6.2.2 Products available to consumers
Talc is present in approximately 8500 self-care products in Canada, including approximately 200 non-prescription drug products, approximately 2000 natural health products, and approximately 6500 cosmetic products. In addition, there are approximately 1300 prescription drugs containing talc. There is potential for oral exposure resulting from the use of self-care products and non-OTC drugs (including prescription, controlled substances, and ethical drugs) as a medicinal and non-medicinal ingredient containing talc. However, exposure from the oral route was not quantified as no critical health effects from the oral route of exposure have been identified.
There is the potential for dermal contact with talc from the use of self-care products. Systemic exposure resulting from dermal contact with talc is expected to be negligible as it is not expected that talc will be absorbed on the basis of its physical-chemical characteristics as an insoluble solid particle. In addition, a dermal health effect endpoint has not been identified for talc.
Notifications submitted under the Cosmetic Regulations to Health Canada for talc, the LNHPD (modified 2018), the Drug Product Database (DPD), voluntary information submitted to Environment and Climate Change Canada and Health Canada (ECCC, HC 2017), publicly available databases and websites (e.g., Household Products Database 1993-; CPCat 2014; CPID 2017), and material safety and technical datasheets were used to identify products where there is: (a) the potential for inhalation of insoluble respirable talc, and (b) the potential exposure to the perineal region. These products and associated exposures are presented below.
No inhalation or perineal exposures were identified with respect to the major commercial or industrial uses of talc in paper, plastics, ceramics, and putties.
Inhalation exposure
For inhalation exposure, potential exposures were focused on products that were formulated as loose powders and were available to consumers, which included approximately 400 self-care products (primarily cosmetics). Products formulated as pressed powders, which comprise the majority of cosmetics containing talc (approximately 4000 products) were not identified as a potential source of exposure of concern because the formation of a “dust cloud” available for inhalation is not expected during the use of these products. Available information of interest were self-care products marketed as cosmetics, NHPs, or non-prescription drugs that are intended for application to the body, face, feet, buttocks (babies), and hair (e.g., dry hair shampoo). Concentrations of talc range from less than 10 to 100 % in these types of products.

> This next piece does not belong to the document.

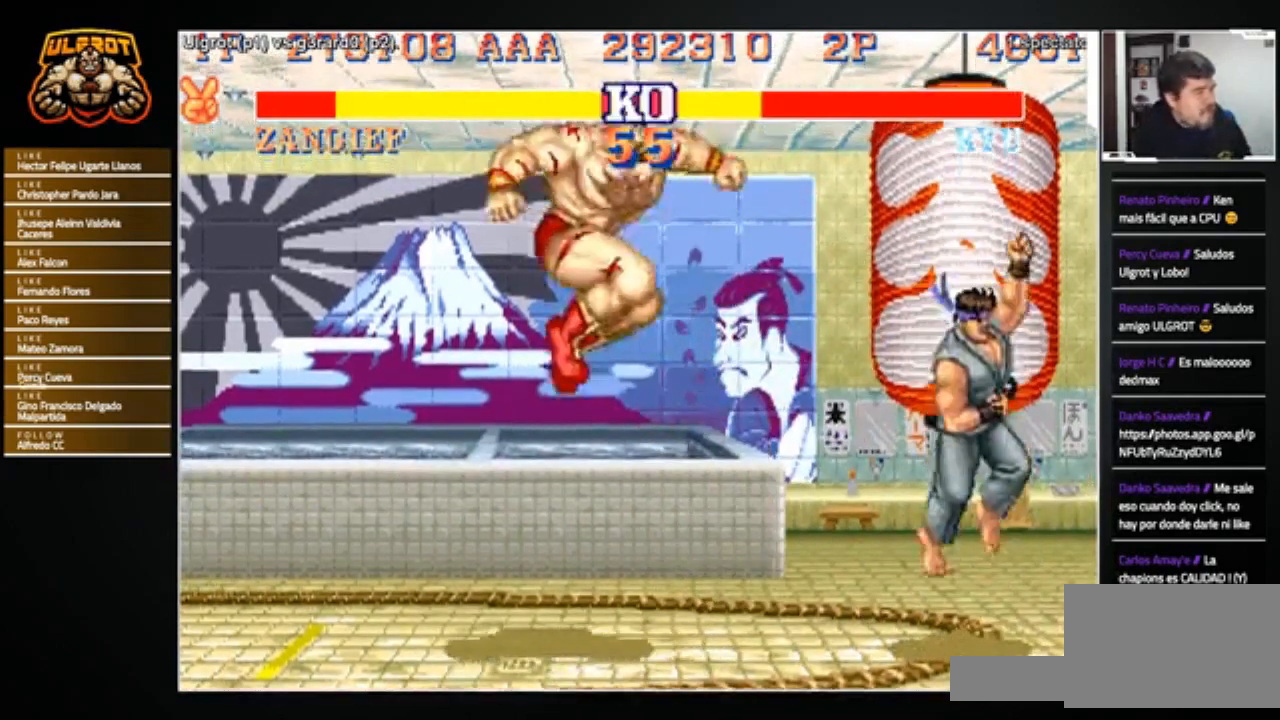
{"buttons": [], "left_stick": "right", "events": [[233, "left_stick", "right"], [333, "R1", "down"], [333, "SQUARE", "down"], [333, "TRIANGLE", "down"], [367, "SQUARE", "up"], [400, "R1", "up"], [400, "TRIANGLE", "up"]]}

In order to determine if talc loose-powder self-care products contain respirable particles, Health Canada measured the particle size distribution of three products (one baby powder and two adult body powder products) containing high concentrations of talc (>90%) available in Canada (Rasmussen 2017). Using an Aerodynamic Particle Sizer, the particle size distribution for the three products ranged from < 0.5 µm to 8 µm, with median particle sizes ranging from 1.7 to 2 µm. Thus, all of the particles were within the inhalable range (< 10 µm), and the median particle size was within the respirable range (< 4 µm). Number concentrations measured using a scanning mobility particle sizer indicated that the proportion of nano-sized particles (<100 nm) was small (< 10 %) to negligible, depending on the product.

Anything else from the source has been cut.